Let's be clear, this discussion applies to all ORM's not just hibernate. And yes, any team that adopts an ORM hammer and attempts to use it for all database access, is going to have a bad time. Use ORMs for CRUD, for anything else, use SQL. Hibernate actually makes this really easy.

Gavin King:

Well in fairness, we used to say it over and over again until we were blue in the face back when I was working on Hibernate. I even remember a number of times getting called into a client site where basically my only role was to give the team permission to use SQL for a problem that was clearly unsuited to ORM. To me it's just a no-brainer that if ORM isn't helping for some problem, then use something else. [1]

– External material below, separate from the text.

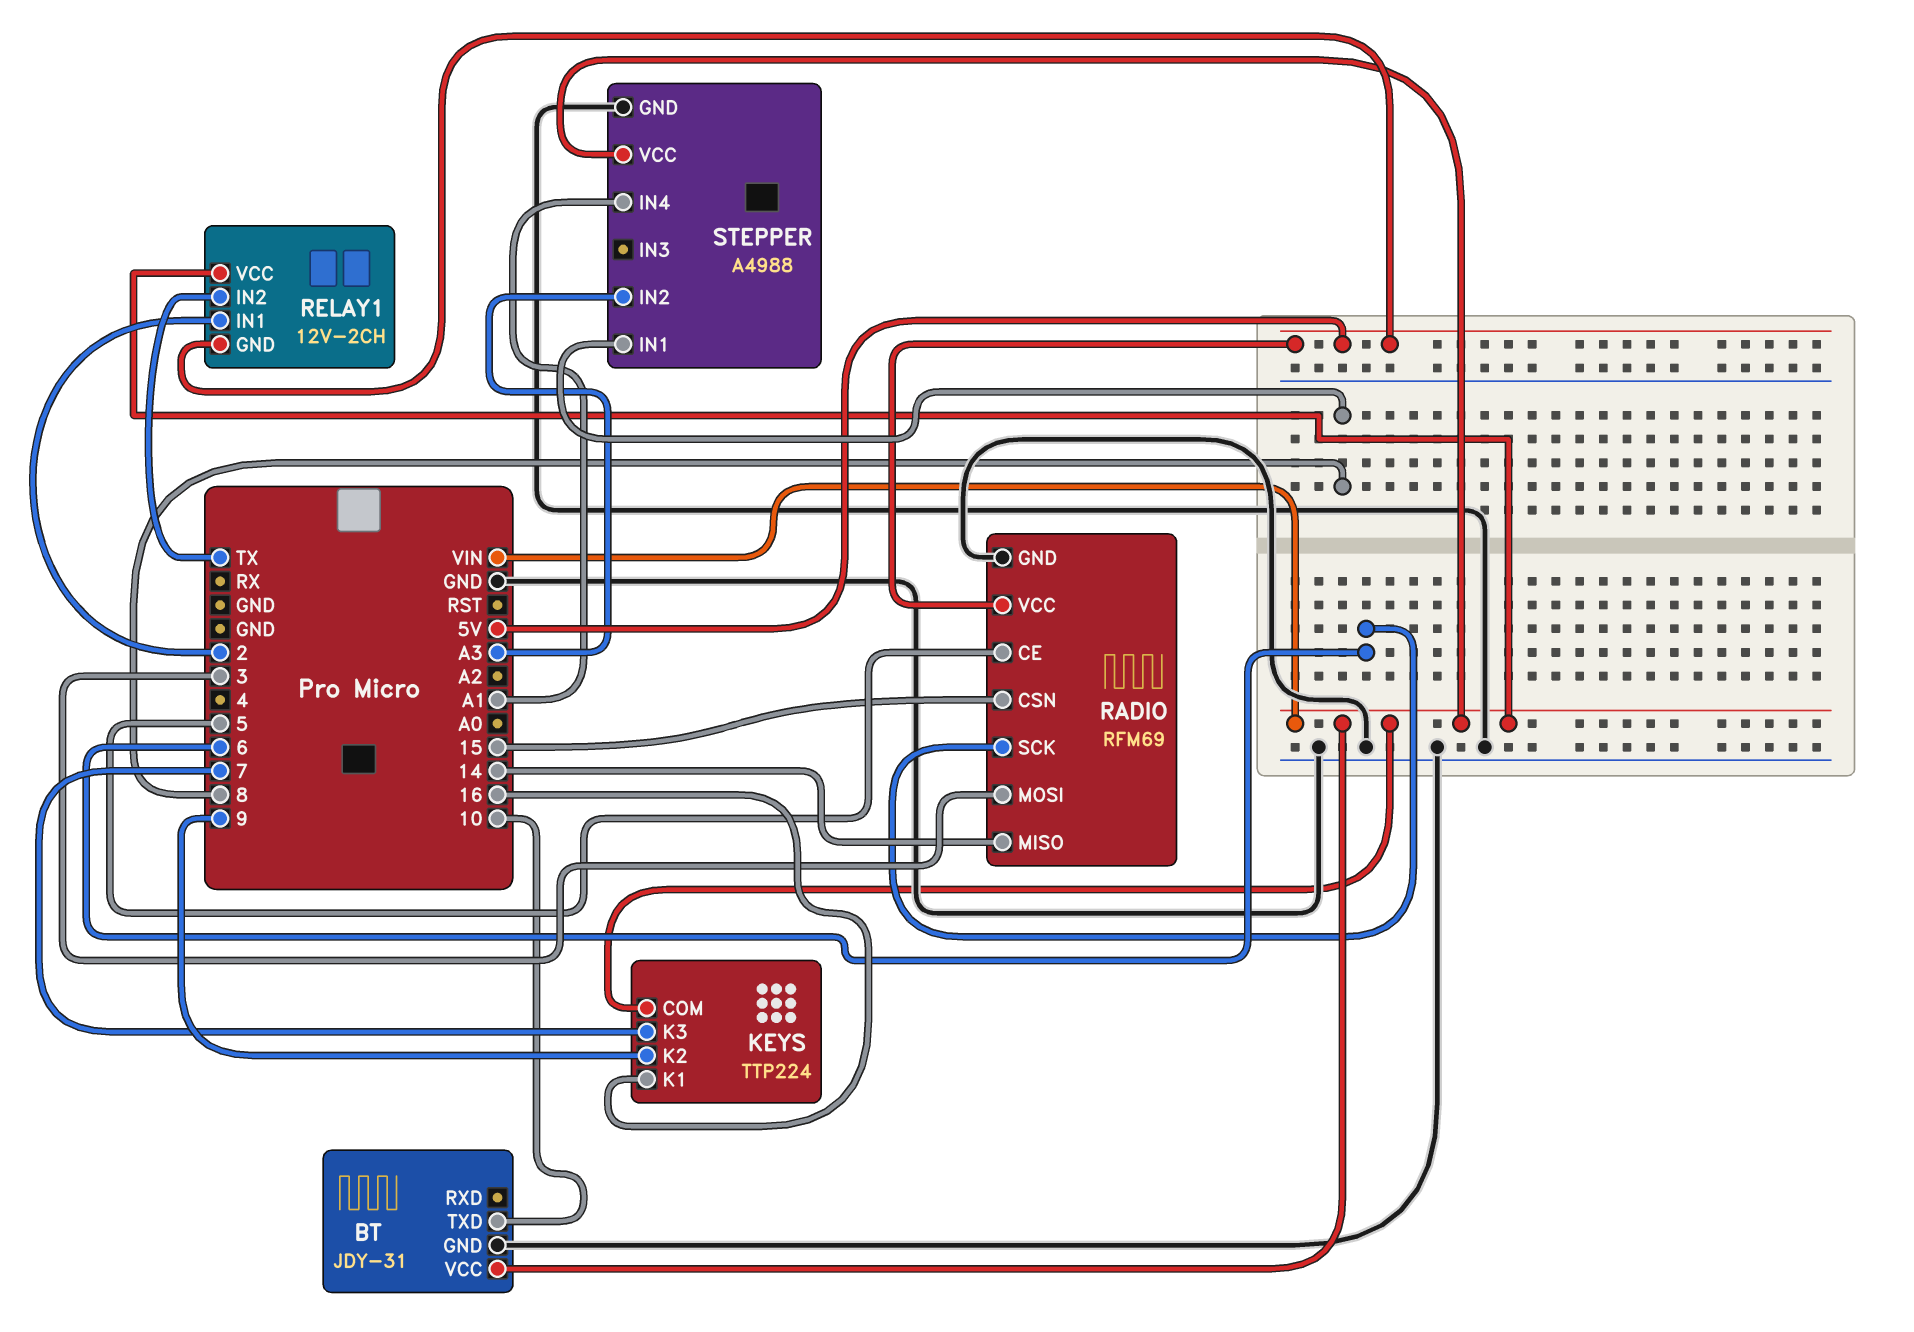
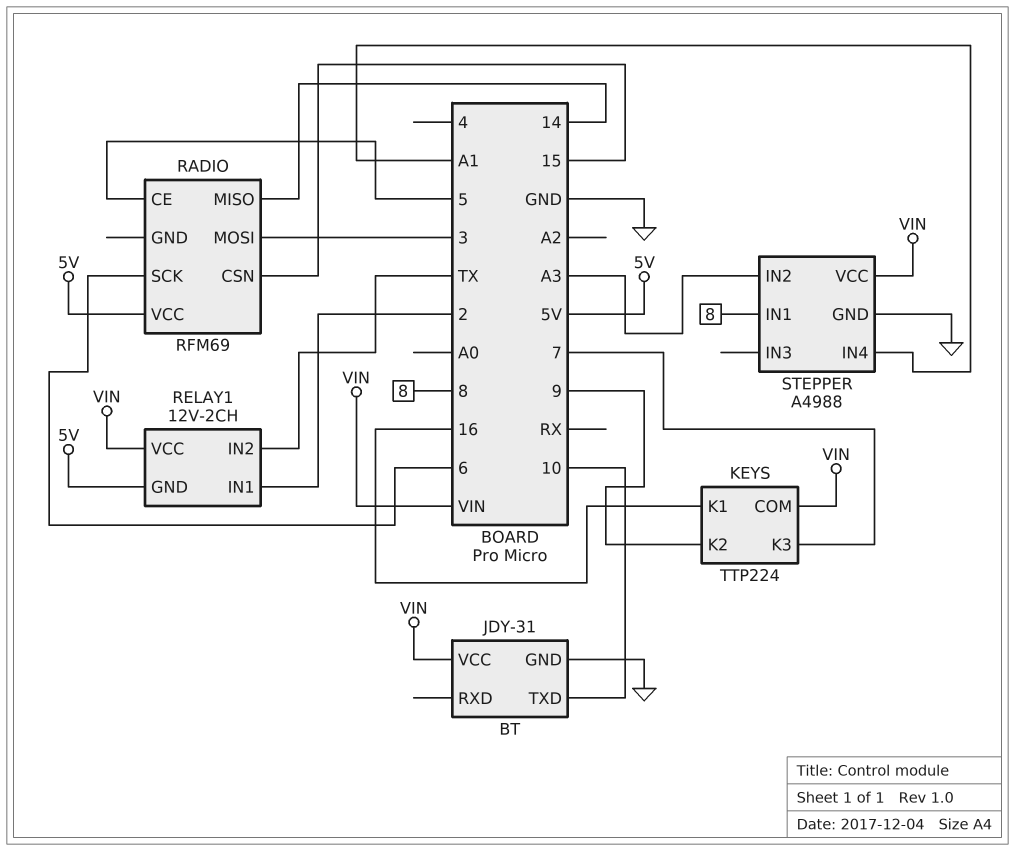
RADIO pin GND: GND -> none

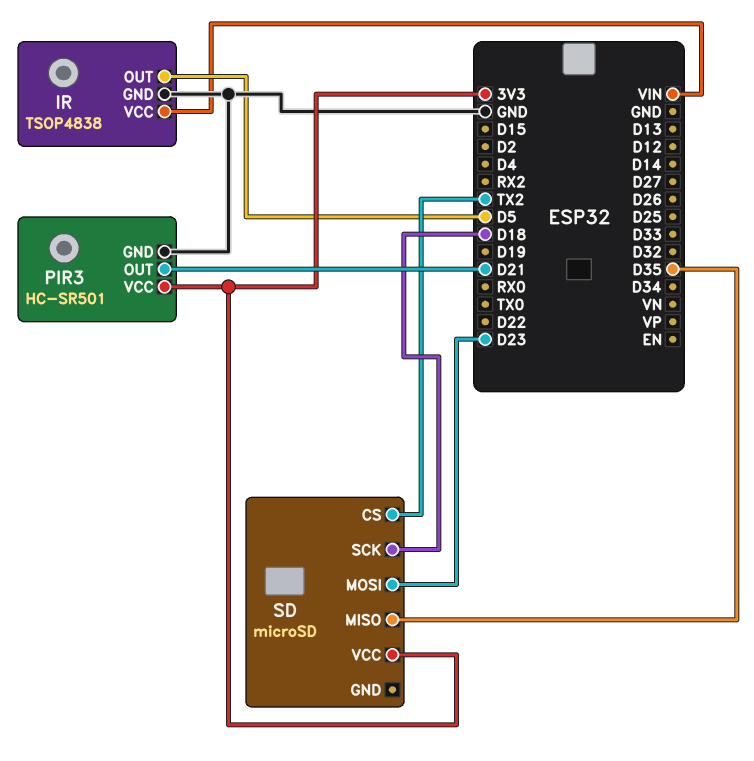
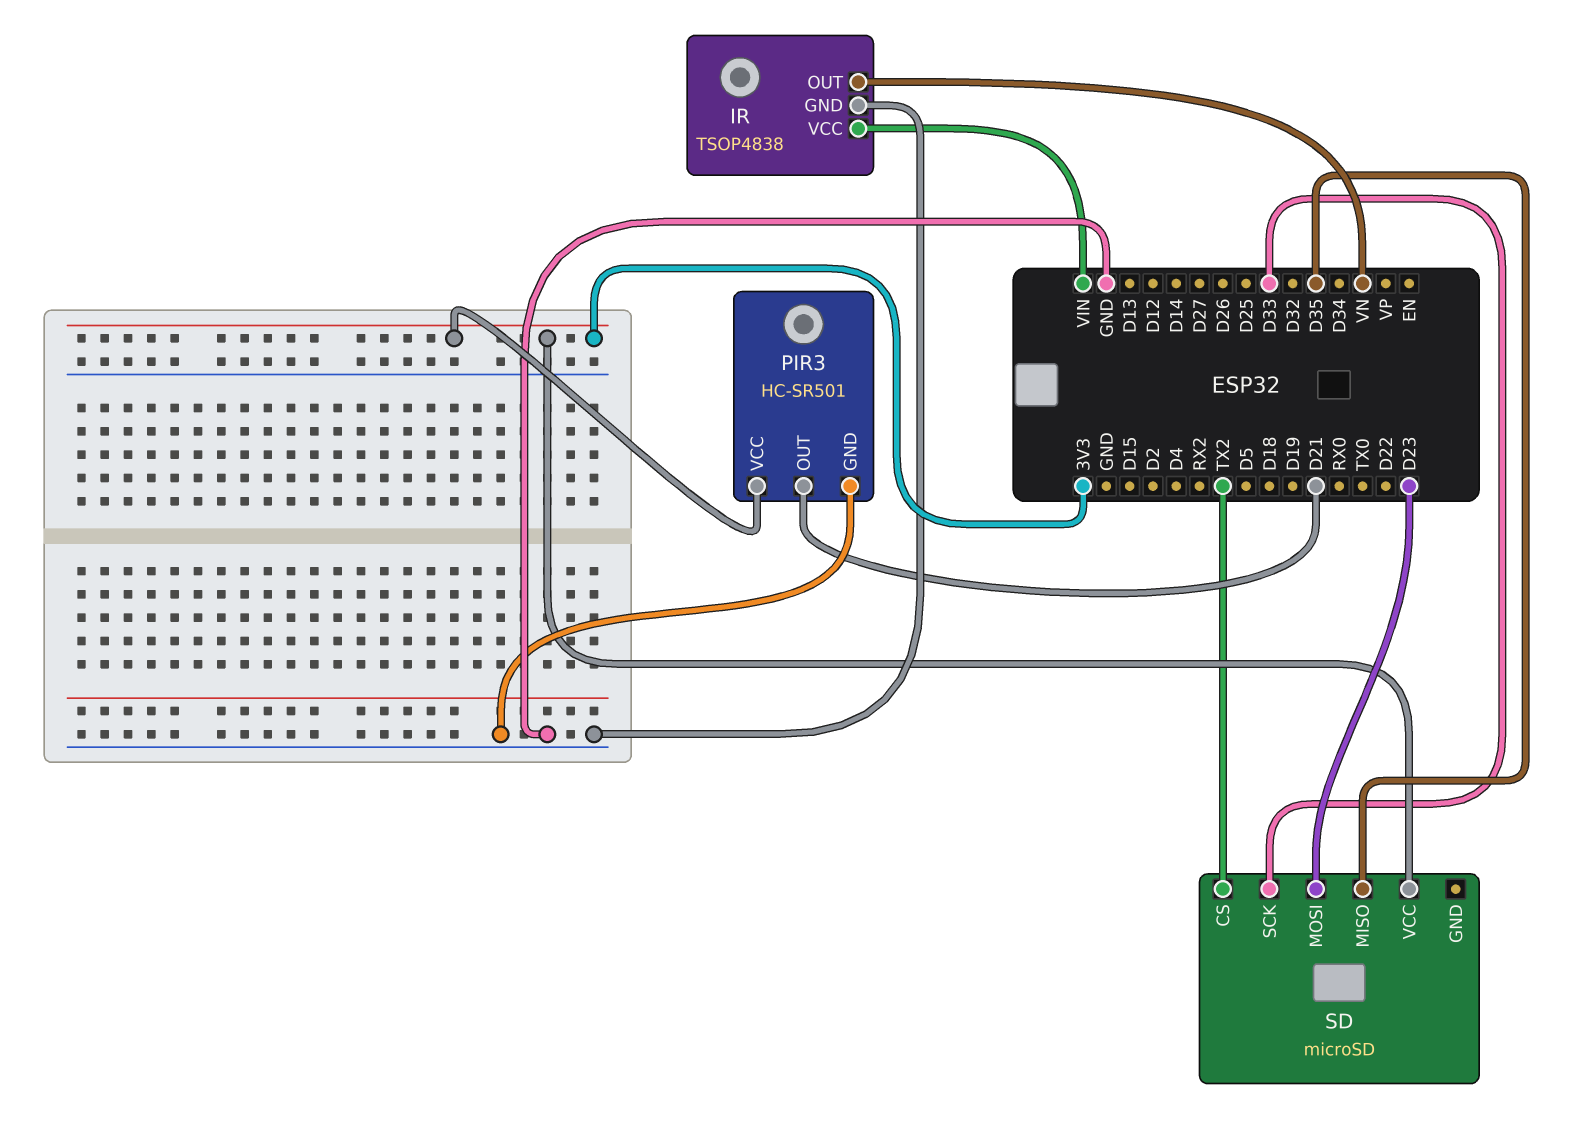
IR pin OUT: D5 -> VN
SD pin SCK: D18 -> D33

[1] https://www.reddit.com/r/programming/comments/2cnw8x/what_or...

I think ORMs help the most when you have a lot of entities and you need to enable CRUD operations on them.

By all means you can use a combination of raw SQL and an ORM.

What I can't fully get my head around is how defensive people get about things like Hibernate. I've tried it out, and it doesn't do much for me, but it doesn't really get in my way, either; I can work just as fast with Hibernate as I can with JDBC. I think part of the reason for that, though, is that I can work at either level; I can work out in my head what Hibernate is doing and work with it rather than against it. Somebody higher up retorted with, "why not just write your own web server?" Indeed, why not? I've done it for relatively simple REST-API type cases; as long as you don't need a lot of the more complex HTTP cases like continuation messages, caching, digest authentication and redirects, why not? It's nice to have everything under your control and it's almost definitely faster than any third-party solution that's going to have been written to deal with dozens of corner cases that aren't relevant to what you're doing.
>This huge call stack has been designed to make your life as a developer easy but the price you pay is an enormous amount of complexity.

This particular problem could be solved by just having a good filtering UI.

You don't have to analyze the stack in its raw text form.

That being said, I agree that complexity in the Java world is often much higher than it needs to be, and sometimes the tradeoffs are not worth it.